As residents of the Royal Borough of Kensington and Chelsea, we are deeply disappointed with your decision to reject Transport for London’s (TfL) plans for safety improvements on Holland Park Avenue and Notting Hill Gate. We were hoping for safer and healthier streets. We were looking forward to crossing the roads more easily with our children and anyone being able to ride a bike. Now this idea seems to have been just a pipe dream.
Why did you reject the scheme before the consultation ended?
We were invited to respond to a consultation and discuss it in a meeting. We were told that you would be neutral and consider all the responses before any decision. But you had decided to reject the scheme before the consultation had even closed. And far from being neutral, it appears that your lead member for this project campaigned against it (Cllr Thalassites, circled in the image below).
How did you reach that decision? You claim, “The vast majority of our residents do not support these proposals”. This statement turns out to be based on 450 emails in a borough of over 150,000 residents. How could you know the views of the residents who participated in the TfL consultation, which had not even finished at that point? How much effort did you make to listen to views from across the borough and not just from the well-organised few who orchestrated the meeting?
A flawed conversation
Many of the borough’s most vulnerable residents are in the silent majority – families with young children, those working long hours, people struggling on a low income, or elderly or disabled residents. All of these groups stand to gain from safer and healthier streets but lack the time and resources to make their voices heard.
You repeat residents’ concerns, but have not tried to address the myths behind them. You talk about trees, which can be replaced (and were to be replaced under the plan), but not about human lives, which cannot. You talk about pollution, when the evidence shows that cycle lanes do not worsen it (and can reduce it). You talk about congestion without admitting that the only way to reduce motorised traffic is to reduce capacity for it and provide sustainable alternatives. This is exactly what the scheme will do, even if journeys slow down marginally in the short term. You need to listen to evidence, not anecdotes, and seek to allay the unfounded fears of some residents.
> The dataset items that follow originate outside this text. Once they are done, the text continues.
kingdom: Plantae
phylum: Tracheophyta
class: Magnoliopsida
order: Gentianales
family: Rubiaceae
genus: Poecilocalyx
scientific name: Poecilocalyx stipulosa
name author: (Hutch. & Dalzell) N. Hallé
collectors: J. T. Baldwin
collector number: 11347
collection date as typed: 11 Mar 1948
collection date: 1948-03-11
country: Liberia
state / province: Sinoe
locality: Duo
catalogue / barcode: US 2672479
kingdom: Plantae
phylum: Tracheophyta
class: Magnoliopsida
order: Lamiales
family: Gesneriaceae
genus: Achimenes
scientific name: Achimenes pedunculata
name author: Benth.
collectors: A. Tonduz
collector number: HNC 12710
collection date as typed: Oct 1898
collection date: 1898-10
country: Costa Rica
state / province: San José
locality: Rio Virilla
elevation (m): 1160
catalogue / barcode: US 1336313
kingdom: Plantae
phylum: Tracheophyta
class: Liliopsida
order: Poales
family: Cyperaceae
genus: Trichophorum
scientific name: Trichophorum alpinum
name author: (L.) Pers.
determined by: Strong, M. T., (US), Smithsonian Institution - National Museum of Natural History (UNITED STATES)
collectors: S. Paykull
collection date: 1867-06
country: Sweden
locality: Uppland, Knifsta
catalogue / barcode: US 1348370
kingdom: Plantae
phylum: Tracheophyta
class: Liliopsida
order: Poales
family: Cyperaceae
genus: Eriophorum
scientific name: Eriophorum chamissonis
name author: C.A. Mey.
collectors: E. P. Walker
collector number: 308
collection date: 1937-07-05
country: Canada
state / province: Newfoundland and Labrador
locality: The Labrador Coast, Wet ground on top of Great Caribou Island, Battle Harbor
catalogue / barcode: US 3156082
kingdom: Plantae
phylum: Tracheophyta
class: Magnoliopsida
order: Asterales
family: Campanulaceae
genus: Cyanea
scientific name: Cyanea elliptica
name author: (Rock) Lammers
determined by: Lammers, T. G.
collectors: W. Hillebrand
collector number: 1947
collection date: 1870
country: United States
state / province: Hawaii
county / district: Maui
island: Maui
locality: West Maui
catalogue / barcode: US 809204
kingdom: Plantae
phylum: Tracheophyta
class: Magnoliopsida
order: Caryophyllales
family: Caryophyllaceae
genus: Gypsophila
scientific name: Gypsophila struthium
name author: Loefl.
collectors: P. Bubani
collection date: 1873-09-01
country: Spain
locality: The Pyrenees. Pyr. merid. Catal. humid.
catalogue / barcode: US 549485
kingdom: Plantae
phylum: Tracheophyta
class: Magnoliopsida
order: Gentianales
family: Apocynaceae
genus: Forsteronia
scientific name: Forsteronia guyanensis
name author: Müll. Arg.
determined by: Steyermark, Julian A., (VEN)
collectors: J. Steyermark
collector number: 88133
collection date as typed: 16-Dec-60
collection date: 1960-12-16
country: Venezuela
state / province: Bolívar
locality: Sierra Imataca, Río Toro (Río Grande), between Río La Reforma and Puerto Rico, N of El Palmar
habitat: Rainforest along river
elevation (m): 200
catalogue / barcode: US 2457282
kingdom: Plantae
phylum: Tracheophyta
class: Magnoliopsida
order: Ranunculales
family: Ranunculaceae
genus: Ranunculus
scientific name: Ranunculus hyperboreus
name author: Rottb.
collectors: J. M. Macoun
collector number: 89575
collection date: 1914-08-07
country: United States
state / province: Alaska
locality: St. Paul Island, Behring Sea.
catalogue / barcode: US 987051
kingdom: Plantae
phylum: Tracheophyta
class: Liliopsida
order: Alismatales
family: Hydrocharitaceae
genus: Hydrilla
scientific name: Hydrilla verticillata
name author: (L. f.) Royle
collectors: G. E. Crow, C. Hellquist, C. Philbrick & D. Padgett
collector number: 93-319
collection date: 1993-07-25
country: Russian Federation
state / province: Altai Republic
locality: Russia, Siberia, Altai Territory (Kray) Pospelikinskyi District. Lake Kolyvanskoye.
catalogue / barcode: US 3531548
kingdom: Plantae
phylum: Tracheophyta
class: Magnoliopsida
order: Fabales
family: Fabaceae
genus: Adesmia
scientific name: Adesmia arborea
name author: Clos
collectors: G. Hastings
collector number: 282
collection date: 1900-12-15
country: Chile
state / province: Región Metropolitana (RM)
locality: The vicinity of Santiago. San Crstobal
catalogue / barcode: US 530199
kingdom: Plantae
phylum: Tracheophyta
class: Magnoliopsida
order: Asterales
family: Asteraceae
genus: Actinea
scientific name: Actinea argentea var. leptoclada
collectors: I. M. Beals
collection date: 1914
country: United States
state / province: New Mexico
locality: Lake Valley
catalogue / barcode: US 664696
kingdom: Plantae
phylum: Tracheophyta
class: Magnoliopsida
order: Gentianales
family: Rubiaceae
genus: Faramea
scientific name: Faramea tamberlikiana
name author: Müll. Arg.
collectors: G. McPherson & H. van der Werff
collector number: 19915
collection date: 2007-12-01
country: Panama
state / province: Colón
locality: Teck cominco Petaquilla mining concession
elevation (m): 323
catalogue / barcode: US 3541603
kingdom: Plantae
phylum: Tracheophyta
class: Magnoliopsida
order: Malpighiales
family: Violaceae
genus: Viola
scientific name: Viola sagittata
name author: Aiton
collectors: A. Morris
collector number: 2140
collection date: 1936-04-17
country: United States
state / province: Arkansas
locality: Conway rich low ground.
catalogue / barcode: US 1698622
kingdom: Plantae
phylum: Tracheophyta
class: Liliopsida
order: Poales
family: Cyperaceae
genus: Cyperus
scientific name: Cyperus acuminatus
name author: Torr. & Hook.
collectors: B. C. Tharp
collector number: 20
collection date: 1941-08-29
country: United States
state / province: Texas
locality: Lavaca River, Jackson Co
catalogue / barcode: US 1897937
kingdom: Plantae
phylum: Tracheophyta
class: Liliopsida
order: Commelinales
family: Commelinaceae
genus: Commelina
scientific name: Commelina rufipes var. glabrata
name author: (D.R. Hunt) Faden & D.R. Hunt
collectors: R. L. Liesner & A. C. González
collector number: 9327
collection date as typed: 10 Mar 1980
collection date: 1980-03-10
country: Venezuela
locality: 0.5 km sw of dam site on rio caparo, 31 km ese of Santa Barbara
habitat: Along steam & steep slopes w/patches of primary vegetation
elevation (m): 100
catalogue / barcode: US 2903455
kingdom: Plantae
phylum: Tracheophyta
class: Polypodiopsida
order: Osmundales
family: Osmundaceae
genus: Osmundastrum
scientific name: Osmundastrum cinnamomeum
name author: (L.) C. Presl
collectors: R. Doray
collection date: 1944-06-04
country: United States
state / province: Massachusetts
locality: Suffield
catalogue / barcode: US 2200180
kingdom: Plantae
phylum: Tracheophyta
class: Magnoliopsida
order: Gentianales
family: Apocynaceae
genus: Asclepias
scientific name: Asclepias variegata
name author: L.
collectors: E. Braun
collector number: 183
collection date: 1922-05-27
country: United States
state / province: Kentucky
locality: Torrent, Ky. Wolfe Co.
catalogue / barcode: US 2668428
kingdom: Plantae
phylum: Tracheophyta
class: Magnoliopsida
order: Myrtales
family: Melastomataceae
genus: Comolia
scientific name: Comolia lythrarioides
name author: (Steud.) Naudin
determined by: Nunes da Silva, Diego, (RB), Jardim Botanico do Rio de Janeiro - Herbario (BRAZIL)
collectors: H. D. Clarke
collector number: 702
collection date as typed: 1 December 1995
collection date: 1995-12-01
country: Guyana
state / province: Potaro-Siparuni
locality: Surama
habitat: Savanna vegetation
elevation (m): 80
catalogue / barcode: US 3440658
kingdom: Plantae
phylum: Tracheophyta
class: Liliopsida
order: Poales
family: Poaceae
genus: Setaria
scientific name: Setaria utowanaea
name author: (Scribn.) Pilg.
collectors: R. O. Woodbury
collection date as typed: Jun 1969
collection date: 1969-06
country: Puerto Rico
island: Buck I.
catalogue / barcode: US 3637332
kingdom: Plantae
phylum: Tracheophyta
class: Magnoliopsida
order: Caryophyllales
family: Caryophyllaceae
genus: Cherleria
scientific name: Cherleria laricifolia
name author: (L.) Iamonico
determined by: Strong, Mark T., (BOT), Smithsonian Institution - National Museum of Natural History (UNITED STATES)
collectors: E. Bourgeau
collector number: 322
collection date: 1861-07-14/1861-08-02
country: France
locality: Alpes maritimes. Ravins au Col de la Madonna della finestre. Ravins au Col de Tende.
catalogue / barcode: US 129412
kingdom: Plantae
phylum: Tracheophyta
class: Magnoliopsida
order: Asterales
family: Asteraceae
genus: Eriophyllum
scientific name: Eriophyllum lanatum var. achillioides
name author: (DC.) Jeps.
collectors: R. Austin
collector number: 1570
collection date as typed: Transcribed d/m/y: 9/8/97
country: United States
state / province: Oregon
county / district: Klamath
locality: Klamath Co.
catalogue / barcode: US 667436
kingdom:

Better Streets for Kensington & Chelsea
Our new group, Better Streets for Kensington & Chelsea, will give a voice to residents who want safe streets and clean air in our borough. We’re calling for urgent action which will enable more people to walk and cycle. This will result in healthy and thriving communities. There is overwhelming evidence from major cities around the world that it can be done – so surely it can be done here, in one of London’s wealthiest neighbourhoods.
These families we met support the scheme
Making walking and cycling safer and easier benefits everyone. However, as long-time residents, we’re frustrated by the lack of any meaningful progress to improve our streets. The quietway network you refer to is not a solution. This patchy network does not enable convenient and direct journeys to where people want to go. You need a bold and comprehensive plan which will deliver better streets across the borough. Let’s turn the Royal Borough of Kensington and Chelsea from laggard to front runner in safe, clean and active travel!
The Transport for London scheme is a crucial part of the change we need. It will allow more people to travel actively. It will open up our streets to those who don’t own cars and those who are keen to start using their bicycles. It will make this important public thoroughfare a place for young and old, regardless of income, status and mode of transport. It will make the difference between people coming home safely – or, like Eilidh Cairns, never coming home at all.
By all means sit down with TfL and discuss keeping trees and the locations of bus stops. But please – don’t outright reject these important safety improvements for our streets.
We would welcome a meeting to discuss these issues in person.